The European Union’s Joint Research Centre reported in 2024 that fewer than 10 operating full-chain CCUS projects existed in the EU, despite policy ambitions targeting millions of tonnes of CO₂ captures annually.

This gap signals a system under stress and a major growth opportunity for engineers, scientists and policy professionals who can step into those first-mover roles.

Skills mismatch is already impacting project delivery

A 2025 article by EuroScienceJobs noted that 32 per cent of CCUS engineers in Europe moved from oil and gas backgrounds, and that the attrition rate among those hires was 21 per cent higher than among clean-energy-native peers.

This means you cannot rely on “generic engineering background” status. Hiring managers will expect fluency in subsurface geology, transport pipelines, compression systems, capture chemistry and regulatory regimes.

Know the technical domains hiring managers care about

According to a 2025 study of decarbonisation technologies, CCUS is projected to reduce emissions in the cement sector by an average of 70 per cent by 2050, establishing it as a core industrial decarbonisation pathway.

For you as a job-seeker this is concrete: focus on solvent regeneration, CO₂ compression and transport network design, storage risk modelling, monitoring and verification (MMV). These are not optional extras - they are central to the role.

The policy-and-regulation layer cannot be ignored

The OECD’s Employment Outlook 2024 finds that over 20 per cent of jobs in OECD countries already qualify as “green-driven occupations” in the net-zero transition, shifting the baseline of job-market expectations.

In CCUS, that means you will be evaluated not just on technical strengths but on your ability to interpret emissions-trading regimes, EU regulation (ETS, TEN-E), permitting frameworks and commercial deployment timelines. If you treat policy as an after-thought you will fall behind.

Geographies and clusters matter for career acceleration

Recruiting platforms report that Norway, the Netherlands and Denmark account for around 80 per cent of current CCUS capacity in the EU, highlighting major regional concentrations.

As a job-seeker you should plan not only for the ideal role but also the location.
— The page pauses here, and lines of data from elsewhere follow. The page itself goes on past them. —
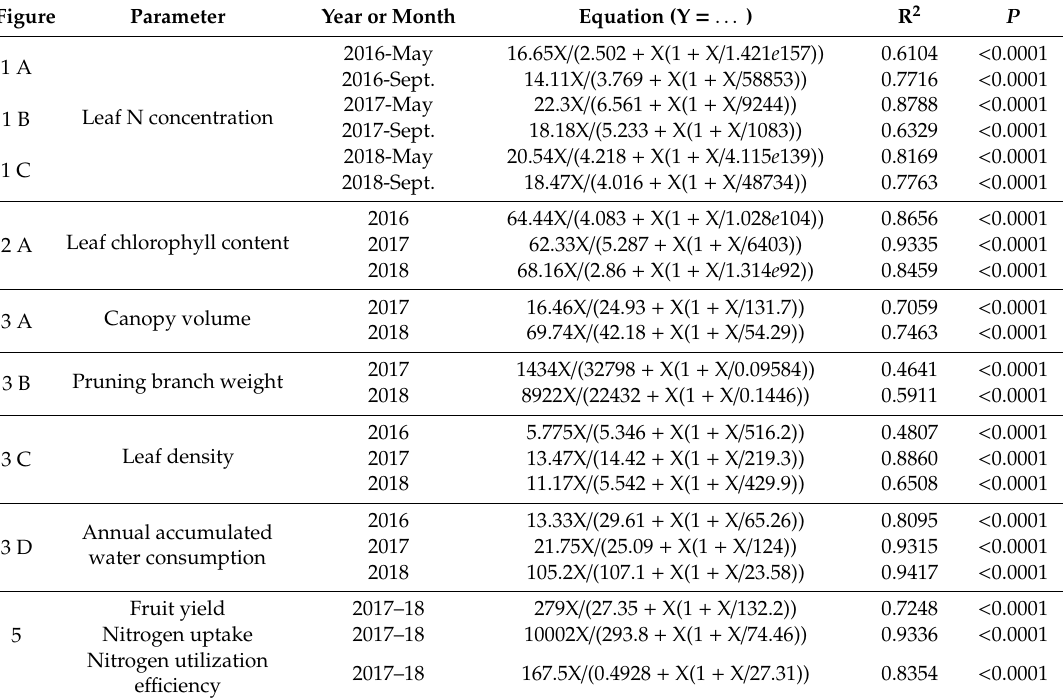
Table A1. Regression equations and statistics for Figures 1–3 and 5.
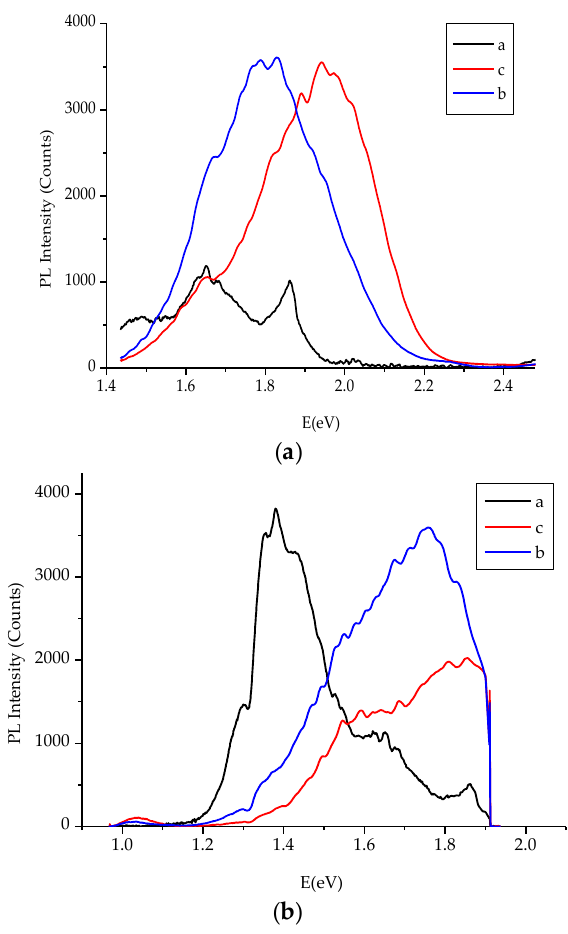
Figure 14. The photoluminescence spectra of CdS 1−y Te y thin films measured at −213 °C . ( a ) Taken by the second grating; ( b ) Taken by the first grating [28].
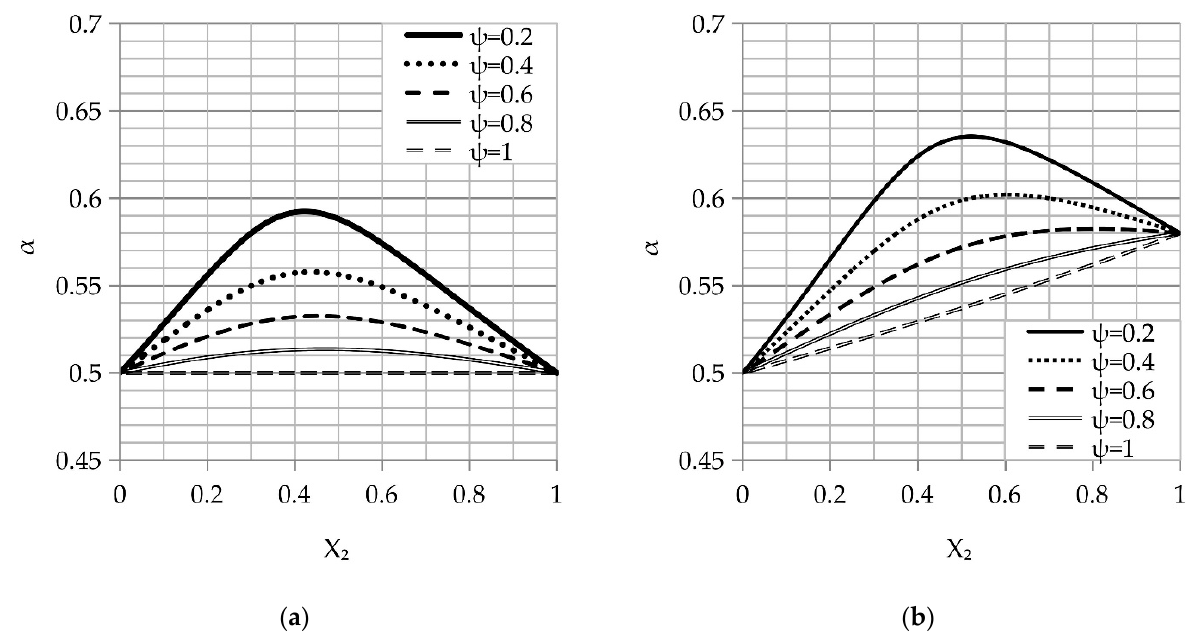
Figure 1. Plots of the actual density of the double fracture packing ( α ) as a function of the second fracture (X 2 ) content in the granular mix ( ψ = d 2 / d 1 ) at the same packing process (pouring compaction index ( K = 4.1) for: ( a ) the same packing density of the monodisperse granules and ( b ) the different packing density of the monodisperse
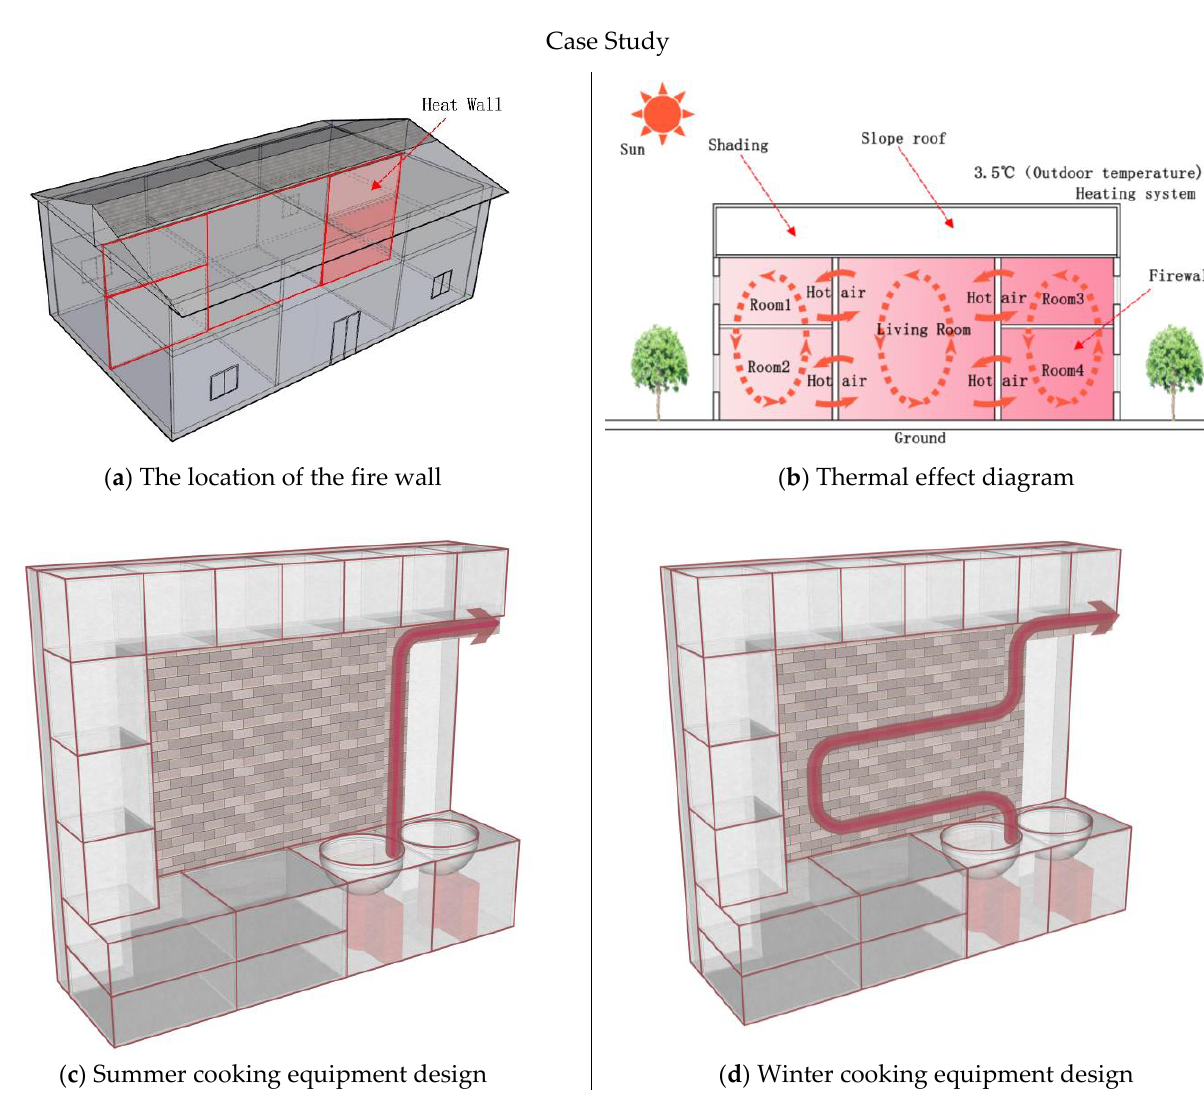
Figure 3. ( a ) The location of the fire wall; ( b ) Thermal effect diagram; ( c ) Summer cooking equipment design; ( d ) Winter cooking equipment design.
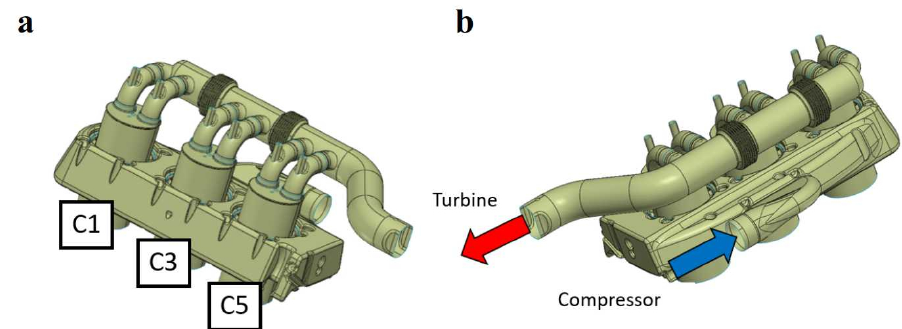
Figure 1. Internal ( a ) and external ( b ) views of the engine right bank. C1, C3 and C5 stand for Cylinder 1, Cylinder 3 and Cylinder 5.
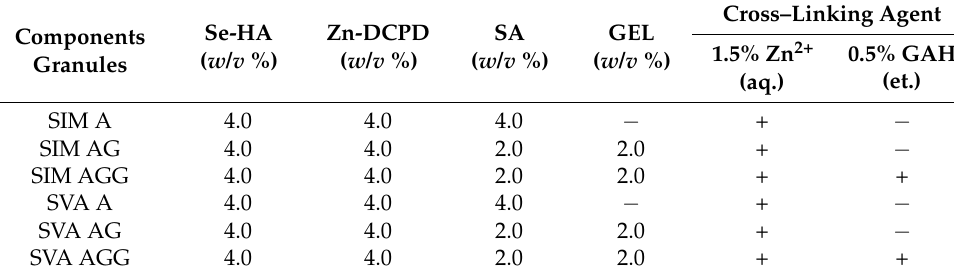
Table 1. The composition of the different types of obtained granules.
Target regions where infrastructure is live or in advanced development and consider relocating or positioning yourself in those nodes of activity.

Bridge the gap from traditional disciplines

CCUS roles often require hybrid profiles. Whether you come from chemical engineering, pipeline design, geology or policy analysis you must recast your experience into CCUS language.

For example, show how your work on solvent systems or pipeline networks maps to CO₂ capture, compression and storage. Hiring managers are looking for technical translators, those who can speak clearly to both project engineers and regulatory commissioners.

How to present yourself strategically

On your CV and in interviews emphasise measurable achievements: for instance “Led pilot solvent system that reduced energy penalty by 18 per cent” or “Designed CO₂ pipeline network for 1 Mtpa throughput under dynamic flow conditions”. Quantify scale, context and impact.

Make sure you reference regulatory deliverables: permits, safety cases, injection site monitoring. These differentiate you from candidates who talk only about “climate interest”.

The short version

The CCUS sector is entering a period of expansion and urgency. The market signal is clear and career opportunities are abundant - but only for those who can combine engineering depth, policy literacy and project delivery capability.

If you position yourself as someone who can bridge capture-transport-storage, navigate regulation and operate at scale, you will be among the few who secure these roles. Treat this as infrastructure hiring, not a side-line into climate tech.